Appendix Definition: "End User"
Positions
SBC-CA says the concept of end user is unique to wholesale telecommunications, with an industry-specific meaning as well as statutory importance. SBC-CA proposes a definition developed from Newton's Telecom Dictionary.
MCIm says SBC-CA's proposal places an unlawful restriction on MCIm's obligation to resell its services. MCIm proposes a broader definition which it says is consistent with FCC and Commission orders.
Discussion
MCIm's proposed definition is adopted.
The 2001 FAR and Decision (D.) 01-09-054 specifically addressed and decided the issue here in favor of MCIm. In particular, the Commission said: "We support the FAR's finding that MCIm should be permitted to purchase services from Pacific at wholesale prices for resale to other carriers." (D.01-09-054, page 15.) SBC-CA fails to convincingly show any change in fact or law that would merit a different outcome.
D.01-09-054 and the 2001 ICA addressed this in the context of the definition of "customer." Parties now use the term "end user" for essentially the same purpose. SBC-CA cannot undo the Commission's 2001 decision by using a different term for the same purpose.
SBC-CA argues that, from a policy perspective, TA 96 was intended to address competition in the markets for telecommunications services provided to end users. SBC-CA says that §§ 251(c)(3) and (d)(2) state that UNEs are to be used by "telecommunications carriers" to provide "telecommunications services," and that the Act defines a "telecommunications carrier" as an entity that is engaged in providing "telecommunications services."15 According to SBC-CA, the Act further defines the term "telecommunications services" as "the offering of telecommunications for a fee directly to the public, or to such classes of users as to be effectively available directly to the public, regardless of the facilities used."16
Indeed, the Commission already addressed and rejected this exact argument, concluding "[w]e find Pacific's interpretation of the Act to be impermissibly narrow." (D.01-09-054, mimeo., page 15.) SBC-CA does not convincingly show that anything has changed, and that the Commission should reverse the outcome it reached in 2001.

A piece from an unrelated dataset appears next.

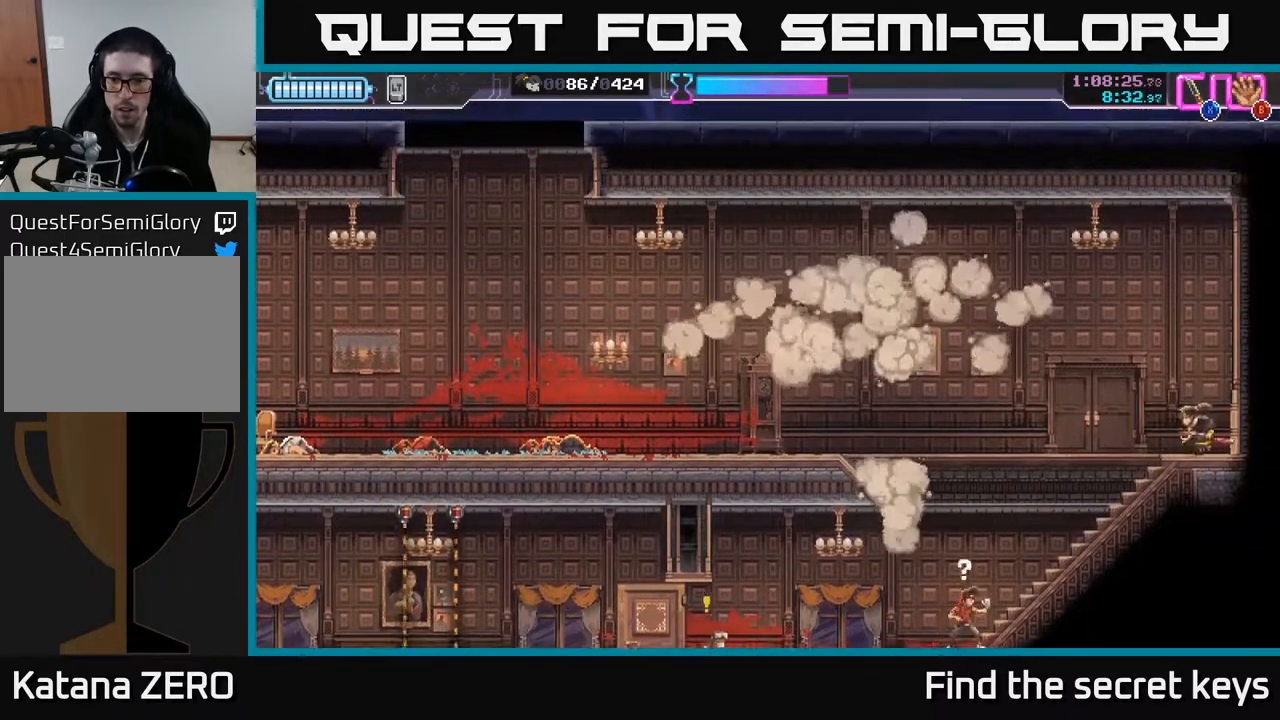
{"buttons": [], "left_stick": "down-left", "right_stick": "center", "events": [[217, "left_stick", "down-left"]]}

SBC-CA argues that allowing a CLEC to resell UNEs to another carrier (such as an interexchange carrier (IXC)) would ultimately undermine the competitive market for access services and create the opportunity for unfair arbitrage. SBC-CA says the IXC (or other carrier) could circumvent ILEC Special Access tariffs and obtain (typically lower) regulated UNE prices which are intended solely to promote competition for end users. SBC-CA contends that the CLEC would be the "front" for the tariff evasion, potentially obtaining some share of the extra profit gained by the other carrier, and that the ILEC (and competing facilities-based access providers) would unfairly lose access business to the CLEC reseller. According to SBC-CA, this would undermine the mature, competitive special access market and devalue the assets of facilities-based CAPs.
Even if there is some truth in SBC-CA's concern, the fundamental purpose of the Act is to promote competition. The Commission has already weighed the arguments on both sides and rejected SBC-CA's position. According to the Commission, the FCC "never intended to create a distinction between wholesale and retail services, as Pacific attempts to do." (D.01-09-054, mimeo., page 16.) SBC-CA fails to clearly state any change in material fact or law that would merit a different outcome.
Therefore, MCIm's proposed language is adopted.
15 SBC-CA Opening Brief, page 49, citing 47 U.S.C. § 153(44).
16 SBC-CA Opening Brief, pages 49-50, citing 47 U.S.C. § 153(46) (emphasis added).